AsyncByteScanner.validPublicIdChar() incorrectly rejects digits
dmolesUC opened this issue · 1 comments
dmolesUC commented
The javadoc for AsyncByteScanner.validPublicIdChar()
references PubidLiteral in the XML 1.0 specification:
PubidLiteral ::= '"' PubidChar* '"' | "'" (PubidChar - "'")* "'" PubidChar ::= #x20 | #xD | #xA | [a-zA-Z0-9] | [-'()+,./:=?;!*#@$_%]
Note that this includes [0-9]
. However, the implementation of the method does not:
protected boolean validPublicIdChar(int c) {
return
c == 0xA || //<LF>
c == 0xD || //<CR>
c == 0x20 || //<SPACE>
(c >= '@' && c <= 'Z') || //@[A-Z]
(c >= 'a' && c <= 'z') ||
c == '!' ||
(c >= 0x23 && c <= 0x25) || //#$%
(c >= 0x27 && c <= 0x2F) || //'()*+,-./
(c >= ':' && c <= ';') ||
c == '=' ||
c == '?' ||
c == '_';
}
Note also that com.fasterxml.aalto.util.XmlCharTypes.PUBID_CHARS
correctly includes these digits.
Steps to reproduce:
- Find or create a document matching the Encoded Archival Description version 3 schema and containing the following
<!DOCTYPE>
declaration (e.g., add it to this file):
<!DOCTYPE ead PUBLIC "+// http://ead3.archivists.org/schema/ //DTD ead3 (Encoded Archival Description (EAD) Version 3)//EN" "ead3.dtd">
- Attempt to parse it with an
AsyncXMLStreamReader
.
Expected:
- File parses, or at any rate gets past the
<!DOCTYPE>
declaration.
Actual:
- parsing fails with a
WFCException
:
Error parsing XML stream
com.fasterxml.aalto.WFCException: Unexpected character '3' (code 51) in prolog (not valid in PUBLIC ID)
at [row,col {unknown-source}]: [1,77]
at com.fasterxml.aalto.in.XmlScanner.reportInputProblem(XmlScanner.java:1333)
at com.fasterxml.aalto.in.XmlScanner.throwUnexpectedChar(XmlScanner.java:1498)

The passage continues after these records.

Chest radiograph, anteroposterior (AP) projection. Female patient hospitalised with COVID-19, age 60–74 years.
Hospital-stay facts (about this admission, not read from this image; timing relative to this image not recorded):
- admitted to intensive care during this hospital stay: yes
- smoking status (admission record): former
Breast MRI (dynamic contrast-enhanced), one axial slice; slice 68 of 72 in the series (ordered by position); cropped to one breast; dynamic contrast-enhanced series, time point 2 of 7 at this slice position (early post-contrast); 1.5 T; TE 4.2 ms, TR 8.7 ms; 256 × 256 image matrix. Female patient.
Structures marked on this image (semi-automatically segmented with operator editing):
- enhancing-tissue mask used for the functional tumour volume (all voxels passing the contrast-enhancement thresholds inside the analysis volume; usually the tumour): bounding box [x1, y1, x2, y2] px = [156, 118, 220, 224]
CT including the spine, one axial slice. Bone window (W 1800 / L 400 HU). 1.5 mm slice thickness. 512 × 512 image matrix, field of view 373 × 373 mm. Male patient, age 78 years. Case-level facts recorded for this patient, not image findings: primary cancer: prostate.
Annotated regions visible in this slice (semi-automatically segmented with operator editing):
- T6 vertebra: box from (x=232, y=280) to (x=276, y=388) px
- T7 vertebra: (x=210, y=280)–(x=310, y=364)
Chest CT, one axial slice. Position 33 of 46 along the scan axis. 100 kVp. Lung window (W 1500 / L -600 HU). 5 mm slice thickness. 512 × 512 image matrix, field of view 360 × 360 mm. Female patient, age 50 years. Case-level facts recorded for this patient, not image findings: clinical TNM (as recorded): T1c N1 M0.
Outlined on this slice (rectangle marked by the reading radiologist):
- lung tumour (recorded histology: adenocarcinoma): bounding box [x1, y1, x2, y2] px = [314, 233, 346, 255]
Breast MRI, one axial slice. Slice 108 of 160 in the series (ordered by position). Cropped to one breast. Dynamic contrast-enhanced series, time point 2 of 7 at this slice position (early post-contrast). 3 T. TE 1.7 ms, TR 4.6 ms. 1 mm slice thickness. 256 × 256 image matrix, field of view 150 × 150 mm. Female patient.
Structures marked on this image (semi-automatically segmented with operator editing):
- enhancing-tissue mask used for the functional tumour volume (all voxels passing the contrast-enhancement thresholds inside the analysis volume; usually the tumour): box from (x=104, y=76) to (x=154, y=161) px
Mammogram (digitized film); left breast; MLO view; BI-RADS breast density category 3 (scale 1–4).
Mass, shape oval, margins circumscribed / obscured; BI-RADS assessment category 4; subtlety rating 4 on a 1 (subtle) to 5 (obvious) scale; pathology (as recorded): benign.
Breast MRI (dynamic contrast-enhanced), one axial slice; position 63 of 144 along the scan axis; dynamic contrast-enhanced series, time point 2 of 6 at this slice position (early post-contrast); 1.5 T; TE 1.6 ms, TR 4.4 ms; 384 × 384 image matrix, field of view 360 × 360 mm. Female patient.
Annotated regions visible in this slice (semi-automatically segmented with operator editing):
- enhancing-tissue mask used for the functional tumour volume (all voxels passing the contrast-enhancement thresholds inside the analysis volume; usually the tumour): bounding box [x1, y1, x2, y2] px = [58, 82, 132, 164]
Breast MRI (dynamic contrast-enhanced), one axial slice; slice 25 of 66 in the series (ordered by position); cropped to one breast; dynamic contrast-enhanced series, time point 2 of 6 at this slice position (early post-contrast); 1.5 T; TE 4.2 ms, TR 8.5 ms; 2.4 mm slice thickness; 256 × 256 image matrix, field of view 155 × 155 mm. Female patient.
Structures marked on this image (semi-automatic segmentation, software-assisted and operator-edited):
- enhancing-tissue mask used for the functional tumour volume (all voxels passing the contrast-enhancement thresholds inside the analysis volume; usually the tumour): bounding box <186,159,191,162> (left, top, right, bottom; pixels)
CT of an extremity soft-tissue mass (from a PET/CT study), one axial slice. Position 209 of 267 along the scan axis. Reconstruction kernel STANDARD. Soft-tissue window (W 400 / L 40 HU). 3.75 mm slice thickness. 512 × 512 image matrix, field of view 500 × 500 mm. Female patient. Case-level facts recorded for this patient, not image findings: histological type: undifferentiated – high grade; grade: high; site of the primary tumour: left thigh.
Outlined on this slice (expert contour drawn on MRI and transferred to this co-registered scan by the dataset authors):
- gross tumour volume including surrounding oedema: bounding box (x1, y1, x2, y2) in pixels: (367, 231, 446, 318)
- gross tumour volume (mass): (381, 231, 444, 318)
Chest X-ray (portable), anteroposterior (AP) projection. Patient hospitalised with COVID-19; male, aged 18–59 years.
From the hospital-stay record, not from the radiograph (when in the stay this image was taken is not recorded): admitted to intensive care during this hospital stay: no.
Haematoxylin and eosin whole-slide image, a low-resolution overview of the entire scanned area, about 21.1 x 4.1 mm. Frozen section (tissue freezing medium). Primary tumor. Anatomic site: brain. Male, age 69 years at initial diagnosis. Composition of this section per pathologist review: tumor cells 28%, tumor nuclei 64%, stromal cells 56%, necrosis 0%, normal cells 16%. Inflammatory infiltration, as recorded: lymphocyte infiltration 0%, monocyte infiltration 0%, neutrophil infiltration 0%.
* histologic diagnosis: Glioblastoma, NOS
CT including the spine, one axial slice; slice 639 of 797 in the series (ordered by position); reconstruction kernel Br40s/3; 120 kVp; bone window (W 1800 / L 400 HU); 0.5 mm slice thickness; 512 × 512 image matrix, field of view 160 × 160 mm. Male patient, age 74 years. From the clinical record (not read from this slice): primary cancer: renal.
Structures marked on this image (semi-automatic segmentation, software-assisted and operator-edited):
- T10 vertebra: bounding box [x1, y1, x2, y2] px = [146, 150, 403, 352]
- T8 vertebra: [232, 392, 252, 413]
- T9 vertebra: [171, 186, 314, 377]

at com.fasterxml.aalto.in.XmlScanner.reportPrologUnexpChar(XmlScanner.java:1358)
at com.fasterxml.aalto.async.AsyncByteBufferScanner.parseDtdId(AsyncByteBufferScanner.java:1946)
at com.fasterxml.aalto.async.AsyncByteBufferScanner.handleDTD(AsyncByteBufferScanner.java:1833)
at com.fasterxml.aalto.async.AsyncByteBufferScanner.handlePrologDeclStart(AsyncByteBufferScanner.java:1264)
at com.fasterxml.aalto.async.AsyncByteBufferScanner.nextFromProlog(AsyncByteBufferScanner.java:1067)
at com.fasterxml.aalto.stax.StreamReaderImpl.next(StreamReaderImpl.java:790)
at org.codehaus.stax2.ri.Stax2EventReaderImpl.nextEvent(Stax2EventReaderImpl.java:255)
cowtowncoder commented
Thank you for reporting this & contributing fix!